Could you tell us the backstory of some of your photographs?
I’ll focus on the backstory for the pictures from my new book Summer Sublet.
When I first moved to Oakland, I rented a small house by the water and the train tracks. There were tool sheds and rusting trucks in the yard. It was perfect for a while, but then the energy-healer-carpenter who owned the place kicked me out and turned it into a vacation rental.
When I lost my lease, Ara said there might be a room on Montgomery Street, and so I moved in with Alice, Hannah, Sarah, Bianca, and Kate. The house was by the art school and the women’s college, and it stacked full of mismatched, unclaimed belongings from several generations of roommates. At first I hid in my room and tried not to be noticed. I was so conspicuously male, and so out of proportion. I never had sisters.
They cooked together, mixed teas and tinctures, dyed fabrics in the backyard, designed costumes for children’s plays, wrote songs and poems, gave each other late-night tattoos, smithed jewelry, and stitched leather. They read tarot, talked aura, charted horoscopes, and parked their dirt bikes in the basement. The everyday physical and emotional closeness completely flooded me. I remember the first night we all said, “I love you,” before bed.

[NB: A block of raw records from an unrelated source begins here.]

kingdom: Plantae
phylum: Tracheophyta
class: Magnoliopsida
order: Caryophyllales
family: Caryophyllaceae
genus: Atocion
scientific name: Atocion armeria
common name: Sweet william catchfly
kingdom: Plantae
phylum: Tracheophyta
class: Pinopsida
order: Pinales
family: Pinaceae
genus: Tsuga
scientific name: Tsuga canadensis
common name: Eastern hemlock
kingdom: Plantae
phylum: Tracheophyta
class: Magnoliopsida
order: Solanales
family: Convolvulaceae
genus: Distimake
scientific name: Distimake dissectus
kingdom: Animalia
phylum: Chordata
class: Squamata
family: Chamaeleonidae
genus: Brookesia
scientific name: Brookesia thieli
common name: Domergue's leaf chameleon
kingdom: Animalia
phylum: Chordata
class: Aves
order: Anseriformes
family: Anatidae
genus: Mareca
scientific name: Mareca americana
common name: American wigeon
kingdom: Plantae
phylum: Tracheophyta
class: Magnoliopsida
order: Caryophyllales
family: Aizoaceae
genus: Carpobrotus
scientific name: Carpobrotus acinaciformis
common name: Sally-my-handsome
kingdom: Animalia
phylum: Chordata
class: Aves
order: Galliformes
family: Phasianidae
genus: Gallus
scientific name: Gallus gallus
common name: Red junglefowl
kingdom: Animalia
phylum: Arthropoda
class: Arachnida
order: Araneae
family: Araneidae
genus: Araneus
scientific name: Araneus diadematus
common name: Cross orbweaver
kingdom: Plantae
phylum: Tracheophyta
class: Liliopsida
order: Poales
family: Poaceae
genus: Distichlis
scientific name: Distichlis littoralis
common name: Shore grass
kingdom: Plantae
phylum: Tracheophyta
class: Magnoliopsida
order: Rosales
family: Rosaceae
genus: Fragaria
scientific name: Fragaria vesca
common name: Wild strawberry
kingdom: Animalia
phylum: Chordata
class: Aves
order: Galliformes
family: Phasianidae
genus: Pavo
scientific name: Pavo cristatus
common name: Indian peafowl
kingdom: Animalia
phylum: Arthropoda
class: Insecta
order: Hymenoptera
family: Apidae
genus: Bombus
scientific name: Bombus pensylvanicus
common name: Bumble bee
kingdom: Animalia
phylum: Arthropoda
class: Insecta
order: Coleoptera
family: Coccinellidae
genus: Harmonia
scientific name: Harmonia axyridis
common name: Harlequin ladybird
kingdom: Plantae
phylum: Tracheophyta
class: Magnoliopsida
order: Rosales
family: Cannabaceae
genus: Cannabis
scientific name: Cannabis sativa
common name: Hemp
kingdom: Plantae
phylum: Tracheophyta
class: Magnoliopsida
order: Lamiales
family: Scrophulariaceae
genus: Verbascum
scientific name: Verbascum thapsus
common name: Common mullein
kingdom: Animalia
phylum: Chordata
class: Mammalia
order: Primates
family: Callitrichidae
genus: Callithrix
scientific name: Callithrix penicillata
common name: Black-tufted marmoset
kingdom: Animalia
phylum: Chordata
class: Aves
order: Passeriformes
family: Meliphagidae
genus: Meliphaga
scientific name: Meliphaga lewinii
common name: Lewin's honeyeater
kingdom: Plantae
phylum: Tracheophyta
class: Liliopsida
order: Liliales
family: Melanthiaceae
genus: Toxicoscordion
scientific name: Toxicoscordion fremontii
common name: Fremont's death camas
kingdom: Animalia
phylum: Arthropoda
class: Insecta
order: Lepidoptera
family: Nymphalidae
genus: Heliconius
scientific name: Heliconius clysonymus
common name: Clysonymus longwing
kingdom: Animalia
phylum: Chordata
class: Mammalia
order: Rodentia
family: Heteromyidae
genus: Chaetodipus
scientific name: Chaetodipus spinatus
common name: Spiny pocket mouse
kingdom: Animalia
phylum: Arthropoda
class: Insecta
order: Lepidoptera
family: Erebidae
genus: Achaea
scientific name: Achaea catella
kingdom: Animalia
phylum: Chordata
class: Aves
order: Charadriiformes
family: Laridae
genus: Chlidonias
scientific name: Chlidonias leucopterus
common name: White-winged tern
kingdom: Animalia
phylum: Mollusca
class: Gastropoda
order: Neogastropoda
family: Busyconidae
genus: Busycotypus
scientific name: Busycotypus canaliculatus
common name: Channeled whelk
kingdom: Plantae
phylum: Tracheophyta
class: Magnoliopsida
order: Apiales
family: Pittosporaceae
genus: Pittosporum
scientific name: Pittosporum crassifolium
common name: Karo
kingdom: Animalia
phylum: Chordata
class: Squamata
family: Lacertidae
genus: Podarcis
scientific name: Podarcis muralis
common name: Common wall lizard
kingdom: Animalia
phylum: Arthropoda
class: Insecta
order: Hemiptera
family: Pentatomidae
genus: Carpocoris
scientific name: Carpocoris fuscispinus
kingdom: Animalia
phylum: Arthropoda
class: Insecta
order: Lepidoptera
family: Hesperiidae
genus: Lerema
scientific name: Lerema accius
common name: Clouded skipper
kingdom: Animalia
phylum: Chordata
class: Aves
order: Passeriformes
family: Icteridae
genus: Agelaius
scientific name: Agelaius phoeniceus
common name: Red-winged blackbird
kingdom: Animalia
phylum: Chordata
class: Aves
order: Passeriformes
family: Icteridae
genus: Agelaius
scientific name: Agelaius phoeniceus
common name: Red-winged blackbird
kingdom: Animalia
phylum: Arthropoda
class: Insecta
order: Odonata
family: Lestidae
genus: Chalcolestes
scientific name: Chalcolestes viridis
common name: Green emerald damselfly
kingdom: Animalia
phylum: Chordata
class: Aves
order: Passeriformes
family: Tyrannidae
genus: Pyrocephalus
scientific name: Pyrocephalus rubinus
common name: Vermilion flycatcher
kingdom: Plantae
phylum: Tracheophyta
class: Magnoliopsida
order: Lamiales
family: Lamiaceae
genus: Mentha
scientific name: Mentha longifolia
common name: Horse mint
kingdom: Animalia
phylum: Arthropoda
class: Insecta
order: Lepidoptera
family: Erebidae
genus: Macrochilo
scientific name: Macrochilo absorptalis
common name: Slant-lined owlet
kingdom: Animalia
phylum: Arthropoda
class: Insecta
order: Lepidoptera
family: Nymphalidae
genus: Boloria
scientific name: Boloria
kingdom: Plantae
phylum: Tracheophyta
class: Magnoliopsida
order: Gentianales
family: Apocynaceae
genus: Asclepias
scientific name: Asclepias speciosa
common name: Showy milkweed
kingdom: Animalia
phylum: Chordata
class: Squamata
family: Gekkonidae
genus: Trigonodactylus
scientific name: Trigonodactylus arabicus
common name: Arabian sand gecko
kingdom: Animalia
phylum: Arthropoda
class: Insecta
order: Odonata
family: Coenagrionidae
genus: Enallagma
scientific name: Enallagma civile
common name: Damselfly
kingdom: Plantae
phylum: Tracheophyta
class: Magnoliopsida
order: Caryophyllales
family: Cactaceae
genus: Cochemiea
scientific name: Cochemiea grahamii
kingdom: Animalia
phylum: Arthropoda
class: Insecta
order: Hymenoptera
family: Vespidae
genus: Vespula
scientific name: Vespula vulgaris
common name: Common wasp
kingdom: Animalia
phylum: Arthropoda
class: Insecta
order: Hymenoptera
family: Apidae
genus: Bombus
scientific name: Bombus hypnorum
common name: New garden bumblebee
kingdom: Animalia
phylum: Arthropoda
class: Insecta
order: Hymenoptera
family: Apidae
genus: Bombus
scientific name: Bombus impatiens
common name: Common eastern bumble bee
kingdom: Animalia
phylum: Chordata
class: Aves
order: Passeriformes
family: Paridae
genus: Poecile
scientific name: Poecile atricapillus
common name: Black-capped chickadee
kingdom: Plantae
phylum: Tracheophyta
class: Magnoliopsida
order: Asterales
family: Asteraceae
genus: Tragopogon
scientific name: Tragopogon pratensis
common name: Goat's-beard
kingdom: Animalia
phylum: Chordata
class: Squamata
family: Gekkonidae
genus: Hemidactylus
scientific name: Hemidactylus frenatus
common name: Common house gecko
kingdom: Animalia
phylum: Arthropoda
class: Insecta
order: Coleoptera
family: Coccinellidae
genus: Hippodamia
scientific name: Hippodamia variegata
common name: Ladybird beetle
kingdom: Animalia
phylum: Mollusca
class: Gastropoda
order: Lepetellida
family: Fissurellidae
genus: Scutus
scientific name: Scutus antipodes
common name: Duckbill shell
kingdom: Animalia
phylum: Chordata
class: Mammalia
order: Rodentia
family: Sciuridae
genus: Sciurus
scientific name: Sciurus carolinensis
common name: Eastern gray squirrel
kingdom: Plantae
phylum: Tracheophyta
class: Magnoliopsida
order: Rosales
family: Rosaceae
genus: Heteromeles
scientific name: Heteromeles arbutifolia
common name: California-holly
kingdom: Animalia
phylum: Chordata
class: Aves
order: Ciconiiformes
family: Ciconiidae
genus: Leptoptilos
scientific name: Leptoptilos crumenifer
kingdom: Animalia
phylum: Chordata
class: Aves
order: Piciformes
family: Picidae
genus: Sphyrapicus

It all started to blur and bleed together. The paintings on the wall became our own poses, the drawings on your body drip back into the books on the shelf. I couldn’t believe the caring touches, the open hearts, the blushes of affection, the care and the clutter. I never wanted to move out.
You once made a book every week—what is the story behind that and the books?
When I was in grad school, I wanted to make the perfect book, something in the great American photographic tradition, something that cranky old Walker Evans would find worthy. It's good to be ambitious, but those impossibly heavy expectations weren’t helpful. Trying to make a flawless photobook was getting in the way of actually making the pictures—experimenting, reaching outside of my comfort zone, daring to fail. The perfect is the enemy of the good, y’know?
Jörg Colberg was my advisor at the time, and he picked up on my confusion. He came up with a devious but extremely helpful assignment—he challenged me to make a book every month for a year. I would give him the title on Day 1, shoot until Day 29, and then have all of Day 30 to edit and layout everything. It was the best assignment I ever got.
In the first few months, I made a few of my usual lyrical heartbreak books, but I was out of ideas by April. In the months ahead I cut up my pictures and collaged them, photographed myself at a cosplay festival, played with time and sequence, mixed text and image, wrote poems and made a book with every single reference jpg on my desktop. I got to know myself as an editor, learned to take myself less seriously, and started to see the gap between what my work was actually saying and what I just wished it said.
In the end I printed all twelve books as a single fat volume and made an edition of 2, one for me and one for Jörg.
What advice do you have for aspiring photographers?
Don’t quit.
Take a lot of pictures and spend time looking at them. Create a dedicated physical space to make art. Failure and rejection are part of the process; find a way to make your peace with both. Learn every part of the craft.
Read and see everything you can. Look carefully and practice noticing. Listen closely. Study the canon critically, and think about which voices have been left out. Search them out. Get a library card.
Get to know your own creative habits and project cycles. Work to make your practice sustainable. Learn how to help yourself.
Build community. Reach out to artists that you admire. Show pictures to other people, and figure out what kind of feedback is helpful for you and your work.
Find memoirs about a life in the arts by novelists and poets—they’ve been at it longer than us, and they’ve figured out how to keep going.
Make room for idle hours. Don’t let your day job take all day.